* [Text excerpt]:
○ ○ ○ ○
Fig 5. Oxidative state does not differ in immune cell subsets or tumors from NCF1*/* and NCF1*/+ tumor bearing mice.

(A) Cells were gated on live followed by CD45 positive both CD3 negative followed by CD11b positive and GR1 positive for MDSC, CD45 positive CD3 positive indicated T cells and CD45 negative live cells were considered tumor cells. (B) DHR-123 MFI of MDSCs as well (C) T cells and (D) tumor cells were determined in NCF1*/* (n = 4) and NCF1*/+ (n = 5) tumor bearing mice.

In vitro characterization of MCA induced tumors generated in NCF1*/* and NCF1*/+ mice

Oxidative stress in tumorigenesis has been shown to have an impact on the proliferative as well as invasive properties of tumor cells. Fifteen in vitro tumor cell lines were generated from tumors extracted from MCA inoculated NCF1*/* and NCF1*/+ mice. Their capacity to proliferate was found to be independent of the NCF1 mutational status (Fig 6A). To assess whether these tumor cell lines had different invasive characteristics they were seeded onto CIM-16 xCELLigence plates and invasiveness was determined as detailed in the material and methods section (Fig 6B). No differences could be found between tumors generated in the NCF1*/* as compared to NCF1*/+ mice. While many cancers display oxidative stress as a result of mitochondrial dysfunctions some types of prostate carcinomas [19] and melanoma [25] have been found to over-express NOX2, leading us to evaluate whether the tumor cell lines produced amounts of oxidative stress related to their NCF1 mutation status. Tumor cell lines were labeled with DHR-123 followed by acquisition by flow cytometry. While we could confirm that the tumors were able to oxidize the dye, this was independent of NCF1*/* or NCF1*/+ mutational status (Fig 6C). This lead us to conclude that the MCA induced sarcoma cell lines did not depend on NOX2 for oxidative stress generation.
○ ○ ○ ○
* [Using the information]:
**A)** In the excerpt on MCA-induced tumors, how many in vitro tumor cell lines were generated from the tumors?
**B)** Resume the excerpt on MCA-induced tumors after its final sentence.
You can set the items aside; they play no part in what is asked here.
○ ○ ○ ○
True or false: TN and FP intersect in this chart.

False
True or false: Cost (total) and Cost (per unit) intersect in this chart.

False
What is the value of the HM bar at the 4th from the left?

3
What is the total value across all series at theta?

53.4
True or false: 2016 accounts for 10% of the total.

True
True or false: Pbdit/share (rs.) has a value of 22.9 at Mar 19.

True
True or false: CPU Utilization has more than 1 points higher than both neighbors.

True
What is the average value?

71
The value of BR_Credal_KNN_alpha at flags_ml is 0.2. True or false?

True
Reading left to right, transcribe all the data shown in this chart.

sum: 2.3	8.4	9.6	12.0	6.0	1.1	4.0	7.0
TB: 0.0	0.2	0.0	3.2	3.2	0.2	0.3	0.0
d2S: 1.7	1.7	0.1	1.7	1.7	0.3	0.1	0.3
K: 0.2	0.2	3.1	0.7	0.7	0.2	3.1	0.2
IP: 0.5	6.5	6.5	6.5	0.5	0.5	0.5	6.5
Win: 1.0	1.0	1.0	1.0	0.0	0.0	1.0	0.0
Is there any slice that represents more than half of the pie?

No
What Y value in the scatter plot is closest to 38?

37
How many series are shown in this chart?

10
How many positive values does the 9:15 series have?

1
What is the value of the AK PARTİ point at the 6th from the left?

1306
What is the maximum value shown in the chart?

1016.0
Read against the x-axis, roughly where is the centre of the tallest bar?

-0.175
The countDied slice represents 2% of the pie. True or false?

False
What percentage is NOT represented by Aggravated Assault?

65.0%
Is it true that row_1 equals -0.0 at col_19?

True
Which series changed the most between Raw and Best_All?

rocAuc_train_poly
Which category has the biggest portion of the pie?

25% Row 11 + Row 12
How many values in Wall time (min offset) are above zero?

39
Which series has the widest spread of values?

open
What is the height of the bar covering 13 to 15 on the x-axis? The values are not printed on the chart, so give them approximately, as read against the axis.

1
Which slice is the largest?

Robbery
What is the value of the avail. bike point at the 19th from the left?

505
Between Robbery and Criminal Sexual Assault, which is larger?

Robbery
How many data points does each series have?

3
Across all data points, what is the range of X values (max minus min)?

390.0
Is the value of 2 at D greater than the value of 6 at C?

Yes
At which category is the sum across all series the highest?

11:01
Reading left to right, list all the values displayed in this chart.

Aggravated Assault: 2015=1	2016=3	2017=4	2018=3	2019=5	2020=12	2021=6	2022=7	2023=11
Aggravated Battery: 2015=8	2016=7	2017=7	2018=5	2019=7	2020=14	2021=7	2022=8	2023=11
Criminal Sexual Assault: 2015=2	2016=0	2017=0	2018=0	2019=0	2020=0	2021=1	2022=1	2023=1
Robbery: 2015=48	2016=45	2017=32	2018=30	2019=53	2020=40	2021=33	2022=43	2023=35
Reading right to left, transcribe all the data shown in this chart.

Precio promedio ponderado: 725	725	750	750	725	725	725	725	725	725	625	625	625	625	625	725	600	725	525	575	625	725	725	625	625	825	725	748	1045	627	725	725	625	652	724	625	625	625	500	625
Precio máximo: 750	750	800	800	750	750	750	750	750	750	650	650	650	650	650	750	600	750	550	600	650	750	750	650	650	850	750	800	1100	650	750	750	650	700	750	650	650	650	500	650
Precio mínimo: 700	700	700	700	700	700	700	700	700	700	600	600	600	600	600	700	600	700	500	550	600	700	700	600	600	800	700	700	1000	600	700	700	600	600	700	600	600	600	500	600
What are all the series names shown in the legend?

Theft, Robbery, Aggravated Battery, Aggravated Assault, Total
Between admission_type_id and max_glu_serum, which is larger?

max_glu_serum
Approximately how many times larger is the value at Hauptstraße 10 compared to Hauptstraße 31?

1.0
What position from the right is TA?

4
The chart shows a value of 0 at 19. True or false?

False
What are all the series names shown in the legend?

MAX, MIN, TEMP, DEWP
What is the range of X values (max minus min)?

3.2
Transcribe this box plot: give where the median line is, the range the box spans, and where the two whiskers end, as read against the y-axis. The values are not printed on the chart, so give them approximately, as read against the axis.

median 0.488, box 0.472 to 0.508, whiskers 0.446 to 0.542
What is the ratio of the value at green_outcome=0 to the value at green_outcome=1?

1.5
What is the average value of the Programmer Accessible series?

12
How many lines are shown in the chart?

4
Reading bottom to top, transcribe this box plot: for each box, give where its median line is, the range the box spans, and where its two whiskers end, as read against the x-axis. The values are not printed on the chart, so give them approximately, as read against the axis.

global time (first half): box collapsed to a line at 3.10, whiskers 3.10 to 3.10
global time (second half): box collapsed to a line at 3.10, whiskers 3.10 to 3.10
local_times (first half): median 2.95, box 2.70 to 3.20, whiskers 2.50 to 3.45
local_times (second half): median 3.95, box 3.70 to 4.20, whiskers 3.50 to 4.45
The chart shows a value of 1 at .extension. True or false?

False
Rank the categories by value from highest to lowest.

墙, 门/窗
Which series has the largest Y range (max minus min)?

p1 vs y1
○ ○ ○ ○
* [Answers by task]:
**A)** Fifteen tumor cell lines were generated.

**B)**
Fig 6. In vitro characteristics of NCF1*/* and NCF1*/+ MCA induced tumors.

Tumors cell lines were generated from MCA induced tumors by mechanical dissociation followed by treatment with Collagenase IV and Trypsin. Tumor cells were plated at low confluence on Xcelleigence E-plates and (Ai) growth was monitored over time and (Aii) cell growth rate was determined based on the logarithmic growth phase. (Bi) Tumor cells were seeded onto CIM-16 xCELLigence plates with serum medium gradient separated by matrigel plug to evaluate invasion for which the (Bii) invasion rate was compared between NCF1*/* and NCF1*/+ cell lines. (C) Tumor cells were labeled with DHR-123 and analyzed by flow cytometry.

Chemotherapy or radiotherapy rely amongst others on oxidative stress to kill tumor cells. Tumors exposed previously to chronic (mild) oxidative stress become more resilient towards chemo- and/or radiotherapy due to intrinsic compensatory mechanisms. To evaluate whether tumors induced in NCF1*/* mice have alterations regarding their chemoresistance, we compared the rate of cell death after treatment with clinically relevant concentrations of cisplatin (5 μg/ml) (Fig 7A). In addition, NCF1 tumor cell lines were treated with γ radiation at 10 Gy (Fig 7B) which led to mitotic cell death. Next, we applied a single 2 Gy dose, and followed the metabolic activity up to nine days in both homozygous and heterozygous mutant tumor cell lines. Survival was calculated based on the percentage of survival over 6 days (Fig 7C). Overall, this data indicates that lack of NOX2 activity had no impact on the radio-chemo-sensitivity of MCA-induced sarcomas.

Fig 7. Non-functional NOX2 does not change susceptibility to cisplatin or radiotherapy.

(Ai) Cells were seeded in E-plates and treated with 5μg/ml of cisplatin at log phase growth. (Aii) Rate of cell death after addition of cisplatin was compared between NCF1 tumor cell lines, derived from MCA induced tumor in NCF1*/* and NCF1*/+ mice. (B) NCF1 tumor cell lines were treated with 10 gray and morphology of the cells was followed for three days. (Ci) 100 tumor cells were seeded in plates and treated with 2 gray and followed over 6 or 9 days. Metabolic activity was measured with XTT as an indication of survival with treatment over control (Cii) indicating survival.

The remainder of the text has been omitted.